WORK TO COMPLETE – Examine the records and identify each line that includes the string "between". Copy those lines.

(Stored data entries)
········
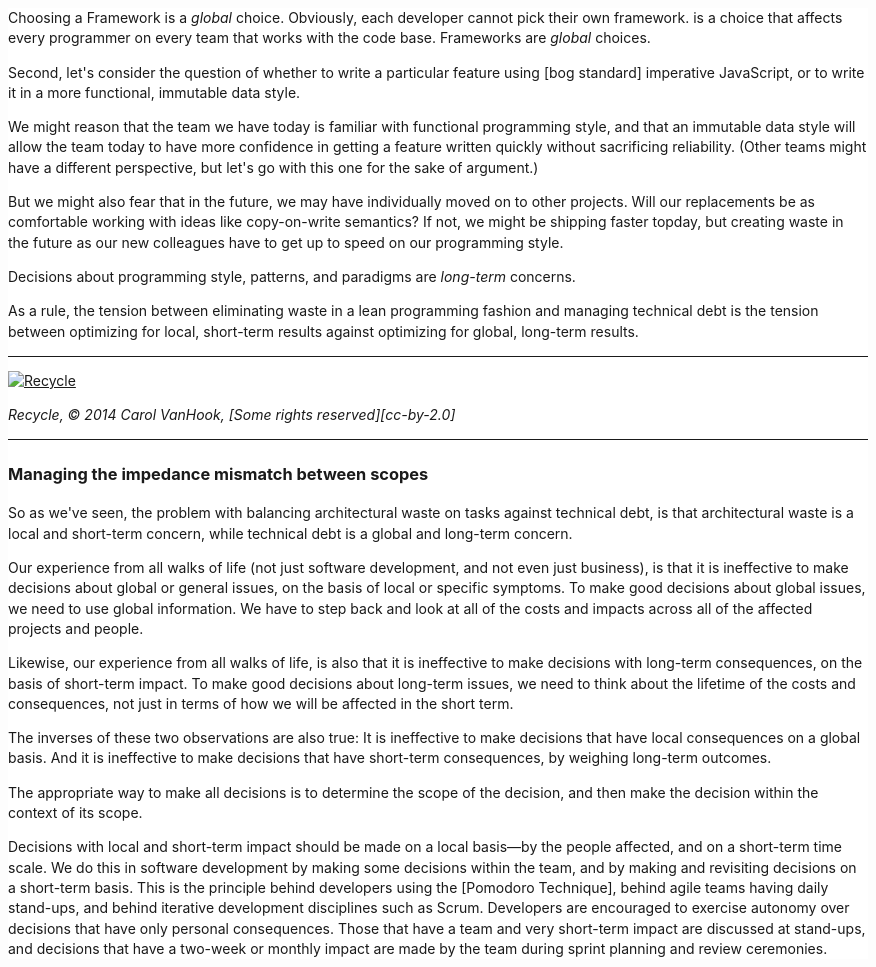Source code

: Choosing a Framework is a *global* choice. Obviously, each developer cannot pick their own framework. is a choice that affects every programmer on every team that works with the code base. Frameworks are *global* choices.

Second, let's consider the question of whether to write a particular feature using [bog standard] imperative JavaScript, or to write it in a more functional, immutable data style.

We might reason that the team we have today is familiar with functional programming style, and that an immutable data style will allow the team today to have more confidence in getting a feature written quickly without sacrificing reliability. (Other teams might have a different perspective, but let's go with this one for the sake of argument.)

But we might also fear that in the future, we may have individually moved on to other projects. Will our replacements be as comfortable working with ideas like copy-on-write semantics? If not, we might be shipping faster topday, but creating waste in the future as our new colleagues have to get up to speed on our programming style.

Decisions about programming style, patterns, and paradigms are *long-term* concerns.

As a rule, the tension between eliminating waste in a lean programming fashion and managing technical debt is the tension between optimizing for local, short-term results against optimizing for global, long-term results.

---

[![Recycle](/assets/images/banner/recycle.jpg)](https://www.flickr.com/photos/librariesrock/14937790854)


*Recycle, © 2014 Carol VanHook, [Some rights reserved][cc-by-2.0]*

---

### Managing the impedance mismatch between scopes

So as we've seen, the problem with balancing architectural waste on tasks against technical debt, is that architectural waste is a local and short-term concern, while technical debt is a global and long-term concern.

Our experience from all walks of life (not just software development, and not even just business), is that it is ineffective to make decisions about global or general issues, on the basis of local or specific symptoms. To make good decisions about global issues, we need to use global information. We have to step back and look at all of the costs and impacts across all of the affected projects and people.

Likewise, our experience from all walks of life, is also that it is ineffective to make decisions with long-term consequences, on the basis of short-term impact. To make good decisions about long-term issues, we need to think about the lifetime of the costs and consequences, not just in terms of how we will be affected in the short term.

The inverses of these two observations are also true: It is ineffective to make decisions that have local consequences on a global basis. And it is ineffective to make decisions that have short-term consequences, by weighing long-term outcomes.

The appropriate way to make all decisions is to determine the scope of the decision, and then make the decision within the context of its scope.

Decisions with local and short-term impact should be made on a local basis—by the people affected, and on a short-term time scale. We do this in software development by making some decisions within the team, and by making and revisiting decisions on a short-term basis. This is the principle behind developers using the [Pomodoro Technique], behind agile teams having daily stand-ups, and behind iterative development disciplines such as Scrum. Developers are encouraged to exercise autonomy over decisions that have only personal consequences. Those that have a team and very short-term impact are discussed at stand-ups, and decisions that have a two-week or monthly impact are made by the team during sprint planning and review ceremonies.


[mvp]: http://blog.crisp.se/2016/01/25/henrikkniberg/making-sense-of-mvp
[Henrik Kniberg]: https://www.crisp.se/konsulter/henrik-kniberg
[Lean Software Development]: https://en.wikipedia.org/wiki/Lean_software_development
[^well-actually]: "Technical debt" isn't an exact metaphor, in that financial debt must nearly always be repaid, and the amount to be repaid is known with certainty. Whereas technical debt might or might not need to be repaid, and the amount of friction caused by technical debt is not know with certainty.
[Lean Product Development]: https://en.wikipedia.org/wiki/Lean_product_development
[cc-by-2.0]: https://creativecommons.org/licenses/by/2.0/
[cc-by-sa-2.0]: https://creativecommons.org/licenses/by-sa/2.0/
[technical debt]: https://en.wikipedia.org/wiki/Technical_debt
[bog standard]: http://www.phrases.org.uk/meanings/bog-standard.html
[Pomodoro Technique]: http://cirillocompany.de/pages/pomodoro-technique/
[Scrum]: https://en.wikipedia.org/wiki/Scrum_%28development%29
········
ANSWER BELOW –
As a rule, the tension between eliminating waste in a lean programming fashion and managing technical debt is the tension between optimizing for local, short-term results against optimizing for global, long-term results.
### Managing the impedance mismatch between scopes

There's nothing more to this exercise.